Gemini LiveとProject Astra
Geminiの進化
GoogleはAIチャットボット「Gemini」を改良し、より高度な理解力を持たせました。新しい「Gemini Live」体験は、スマートフォンでGeminiと「深い」音声チャットを楽しむことができます。
インタラクティブな機能
ユーザーは話している途中でGeminiに質問を挟むことができ、リアルタイムで話し方に適応します。また、スマートフォンのカメラで撮影した写真やビデオを通じて周囲の環境に応じて応答します。Gemini Liveは、ユーザーがいる場所や壊れた自転車の部品の名前などについて質問に答えることができます。
Project Astraの役割
この技術革新は、リアルタイムでの多モーダルな理解を目指すDeepMindの新プロジェクト「Project Astra」から生まれました。
Google Veo
Veoの機能
GoogleはOpenAIのSoraに対抗するため、テキストプロンプトを与えると1分程度の1080pビデオクリップを作成できるAIモデル「Veo」を開発しました。Veoは、風景のショットやタイムラプスなど、さまざまなビジュアルスタイルやシネマティックスタイルを捉えることができ、すでに生成された映像の編集や調整を行うことができます。
具体的な使用例
例えば、「パン」、「ズーム」、「爆発」といった指示でカメラの動きやVFXを理解し、現実的な動画を生成します。さらに、特定のエリアの編集や静止画像からの動画生成も可能です。

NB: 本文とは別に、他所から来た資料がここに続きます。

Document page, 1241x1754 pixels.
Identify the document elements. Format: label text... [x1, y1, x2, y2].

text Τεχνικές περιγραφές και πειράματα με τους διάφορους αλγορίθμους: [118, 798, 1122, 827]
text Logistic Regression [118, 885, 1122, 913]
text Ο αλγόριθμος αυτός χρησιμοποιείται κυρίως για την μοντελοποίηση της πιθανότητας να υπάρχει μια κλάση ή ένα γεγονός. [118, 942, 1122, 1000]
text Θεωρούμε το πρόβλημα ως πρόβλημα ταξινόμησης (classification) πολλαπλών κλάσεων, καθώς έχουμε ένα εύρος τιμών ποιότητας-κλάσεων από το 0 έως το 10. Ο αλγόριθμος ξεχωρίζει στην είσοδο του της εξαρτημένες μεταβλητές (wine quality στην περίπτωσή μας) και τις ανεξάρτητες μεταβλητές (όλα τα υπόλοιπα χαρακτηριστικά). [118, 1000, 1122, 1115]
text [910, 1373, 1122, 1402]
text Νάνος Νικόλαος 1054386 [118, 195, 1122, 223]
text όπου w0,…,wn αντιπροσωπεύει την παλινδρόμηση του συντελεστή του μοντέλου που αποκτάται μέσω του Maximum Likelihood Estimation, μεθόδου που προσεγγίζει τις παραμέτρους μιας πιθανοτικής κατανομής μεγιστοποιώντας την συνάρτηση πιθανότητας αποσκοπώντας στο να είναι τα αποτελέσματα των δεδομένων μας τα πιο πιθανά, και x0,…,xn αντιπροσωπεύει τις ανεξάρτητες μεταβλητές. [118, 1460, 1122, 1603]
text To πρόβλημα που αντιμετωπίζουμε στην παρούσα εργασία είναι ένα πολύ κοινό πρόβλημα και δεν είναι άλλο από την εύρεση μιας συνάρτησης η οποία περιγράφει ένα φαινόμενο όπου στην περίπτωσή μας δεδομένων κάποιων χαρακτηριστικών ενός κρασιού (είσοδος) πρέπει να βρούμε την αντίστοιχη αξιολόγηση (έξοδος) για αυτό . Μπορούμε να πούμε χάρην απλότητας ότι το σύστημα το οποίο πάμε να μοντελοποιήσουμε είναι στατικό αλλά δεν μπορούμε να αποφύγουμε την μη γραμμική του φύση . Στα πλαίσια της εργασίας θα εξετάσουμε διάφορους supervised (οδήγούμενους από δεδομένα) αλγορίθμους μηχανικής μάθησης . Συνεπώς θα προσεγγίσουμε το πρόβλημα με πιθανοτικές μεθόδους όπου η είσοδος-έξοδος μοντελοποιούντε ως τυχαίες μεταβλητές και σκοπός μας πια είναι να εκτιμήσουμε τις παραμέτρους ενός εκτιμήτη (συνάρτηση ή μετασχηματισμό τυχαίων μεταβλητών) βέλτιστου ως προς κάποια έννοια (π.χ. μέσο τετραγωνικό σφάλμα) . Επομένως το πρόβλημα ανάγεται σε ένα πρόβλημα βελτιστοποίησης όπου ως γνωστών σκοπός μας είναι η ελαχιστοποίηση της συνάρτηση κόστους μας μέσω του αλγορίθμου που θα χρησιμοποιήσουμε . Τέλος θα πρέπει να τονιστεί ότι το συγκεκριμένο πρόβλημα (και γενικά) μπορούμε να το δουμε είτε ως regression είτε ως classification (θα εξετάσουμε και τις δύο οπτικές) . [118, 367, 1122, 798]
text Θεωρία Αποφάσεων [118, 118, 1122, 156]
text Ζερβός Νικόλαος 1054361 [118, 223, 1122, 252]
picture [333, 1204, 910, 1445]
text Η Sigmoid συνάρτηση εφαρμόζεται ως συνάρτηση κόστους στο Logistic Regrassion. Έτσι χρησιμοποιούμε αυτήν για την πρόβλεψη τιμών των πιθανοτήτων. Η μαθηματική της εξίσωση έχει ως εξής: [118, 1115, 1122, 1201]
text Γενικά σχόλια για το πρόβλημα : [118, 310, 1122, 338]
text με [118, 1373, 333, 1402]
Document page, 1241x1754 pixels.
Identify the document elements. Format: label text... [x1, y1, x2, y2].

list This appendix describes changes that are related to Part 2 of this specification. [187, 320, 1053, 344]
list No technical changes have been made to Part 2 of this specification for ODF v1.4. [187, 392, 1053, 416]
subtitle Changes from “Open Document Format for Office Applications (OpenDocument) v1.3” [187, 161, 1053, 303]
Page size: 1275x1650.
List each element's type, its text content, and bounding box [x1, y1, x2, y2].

Veoはまた、ビデオの特定の領域を変更するためのマスク編集をサポートしており、Stability AIのStable Videoのような生成モデルを使って静止画像からビデオを生成することができます。おそらく最も興味深いのは、ストーリーを語るプロンプトのシーケンスを与えると、Veoは1分以上の長いビデオを生成できることです。
Ask Photos
Google Photosの進化
Google Photosに新しい実験的な機能「Ask Photos」が登場します。これはGeminiファミリーの生成AIモデルによって支えられています。
自然言語検索
この機能を使うと、写真コレクションを自然言語で検索できます。例えば、「訪れた国立公園ごとにベストな写真を見つけて」といった複雑な検索が可能です。Geminiは照明や背景のぼやけ具合、ジオロケーション情報や日付を基に最適な写真を選び出します。
GeminiによるGmailの強化
メールの整理と要約
Gmailのユーザーは、Gemini のおかげで、メールの検索、要約、下書きができるようになります。また、返品処理の手伝いなど、より複雑なタスクのためにメールに対してアクションを起こすこともできるようになります。
I/O のデモでは、親が学校から届いた最近のメールをすべて要約するよう Gemini に頼むことで、子供の学校で何が起こっているのかを把握できる様子が紹介されました。Gemini は、メール本文に加えて PDF などの添付ファイルも分析し、要点とアクションアイテムを含む要約を吐き出します。
自動化されたワークフロー
Gmail のサイドバーから、ユーザーは Gemini にメールからレシートを整理して Google Drive のフォルダに入れたり、レシートから情報を抽出してスプレッドシートに貼り付けたりするよう頼むことができます。これが頻繁に行うことであれば(例えば、出張費を追跡するビジネス旅行者として)、Gemini は将来的にワークフローを自動化することも提案してくれます。
電話中の詐欺検出
詐欺警告機能
Googleは、通話中に詐欺の可能性を警告するAI機能をプレビューしました。この機能は、Gemini NanoというGoogleの生成AIの最小バージョンを使用します。
プライバシー配慮
この機能はオプトイン(任意参加)であり、会話のパターンをリアルタイムで監視して詐欺の可能性を検出しますが、音声がクラウドに自動的にアップロードされないため、プライバシーリスクは軽減されます。
アクセシビリティのためのAI
TalkBackの強化
Googleは、視覚障害者向けのAndroidのアクセシビリティ機能「TalkBack」に生成AIを導入します。これにより、画像の説明を音声で提供することができます。
実用例
例えば、TalkBack は服の記事を次のように説明するかもしれません。「黒と白のギンガムチェックのドレスのクローズアップ。ドレスは襟付きの長袖の短いドレスで、大きなリボンで腰で結ばれています。」
Google によると、TalkBack ユーザーは 1 日に約 90のラベルの付いていない画像に遭遇するそうです。Nanoを使用することで、このシステムはコンテンツについての洞察を提供することができ、誰かがその情報を手動で入力する必要性を無くすことができるかもしれません。
まとめ
検索結果の整理、Geminiの強化、Veoによるビデオ生成、Ask Photosによる写真検索の高度化、GmailへのAI統合、通話中の詐欺検知、アクセシビリティ機能の向上など、幅広い分野でAIが活用されています。
これらの新機能は、ユーザーにとってより便利で魅力的なサービスを提供するだけでなく、プライバシーやセキュリティにも配慮されているようです。